[Document layout analysis data]
----
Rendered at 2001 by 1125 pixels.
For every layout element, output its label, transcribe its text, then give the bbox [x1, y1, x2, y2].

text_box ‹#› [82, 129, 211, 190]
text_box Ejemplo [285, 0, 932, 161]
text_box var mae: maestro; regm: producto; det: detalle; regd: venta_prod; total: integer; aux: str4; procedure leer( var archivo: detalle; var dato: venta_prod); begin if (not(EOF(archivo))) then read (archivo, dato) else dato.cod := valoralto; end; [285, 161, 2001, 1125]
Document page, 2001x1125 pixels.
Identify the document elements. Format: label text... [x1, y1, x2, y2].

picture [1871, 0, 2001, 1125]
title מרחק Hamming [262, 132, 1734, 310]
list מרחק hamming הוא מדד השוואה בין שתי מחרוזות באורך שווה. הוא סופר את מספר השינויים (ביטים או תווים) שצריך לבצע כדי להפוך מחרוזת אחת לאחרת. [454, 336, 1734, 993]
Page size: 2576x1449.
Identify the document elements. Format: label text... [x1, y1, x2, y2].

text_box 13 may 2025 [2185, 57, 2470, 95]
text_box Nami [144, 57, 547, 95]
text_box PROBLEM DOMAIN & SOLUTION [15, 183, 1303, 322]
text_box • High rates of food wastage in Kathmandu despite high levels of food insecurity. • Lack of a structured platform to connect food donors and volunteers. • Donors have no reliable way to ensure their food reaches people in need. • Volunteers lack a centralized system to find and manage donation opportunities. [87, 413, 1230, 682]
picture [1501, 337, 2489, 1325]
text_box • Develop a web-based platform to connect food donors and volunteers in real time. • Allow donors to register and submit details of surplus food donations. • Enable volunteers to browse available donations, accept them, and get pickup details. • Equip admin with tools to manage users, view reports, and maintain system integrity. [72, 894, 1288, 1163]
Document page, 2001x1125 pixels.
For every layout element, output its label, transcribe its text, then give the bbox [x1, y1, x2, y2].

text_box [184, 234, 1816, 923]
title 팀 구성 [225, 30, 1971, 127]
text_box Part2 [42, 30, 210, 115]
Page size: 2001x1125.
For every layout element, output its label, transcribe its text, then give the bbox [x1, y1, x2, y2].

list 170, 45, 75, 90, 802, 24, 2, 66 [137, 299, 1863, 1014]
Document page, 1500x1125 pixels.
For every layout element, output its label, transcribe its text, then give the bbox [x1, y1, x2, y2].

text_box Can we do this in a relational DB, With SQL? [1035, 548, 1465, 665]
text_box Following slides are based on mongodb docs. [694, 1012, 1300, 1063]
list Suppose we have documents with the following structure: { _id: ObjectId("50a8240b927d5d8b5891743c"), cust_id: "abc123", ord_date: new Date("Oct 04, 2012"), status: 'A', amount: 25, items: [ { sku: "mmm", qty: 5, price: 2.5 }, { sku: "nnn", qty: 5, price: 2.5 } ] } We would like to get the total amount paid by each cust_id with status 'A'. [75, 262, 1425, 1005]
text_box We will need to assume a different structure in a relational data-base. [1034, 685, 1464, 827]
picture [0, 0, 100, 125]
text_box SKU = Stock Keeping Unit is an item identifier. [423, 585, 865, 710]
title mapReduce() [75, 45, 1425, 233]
----
• Problem:
List every line above that contains the word "size".

• Exercise response:
Page size: 2576x1449.
Page size: 2001x1125.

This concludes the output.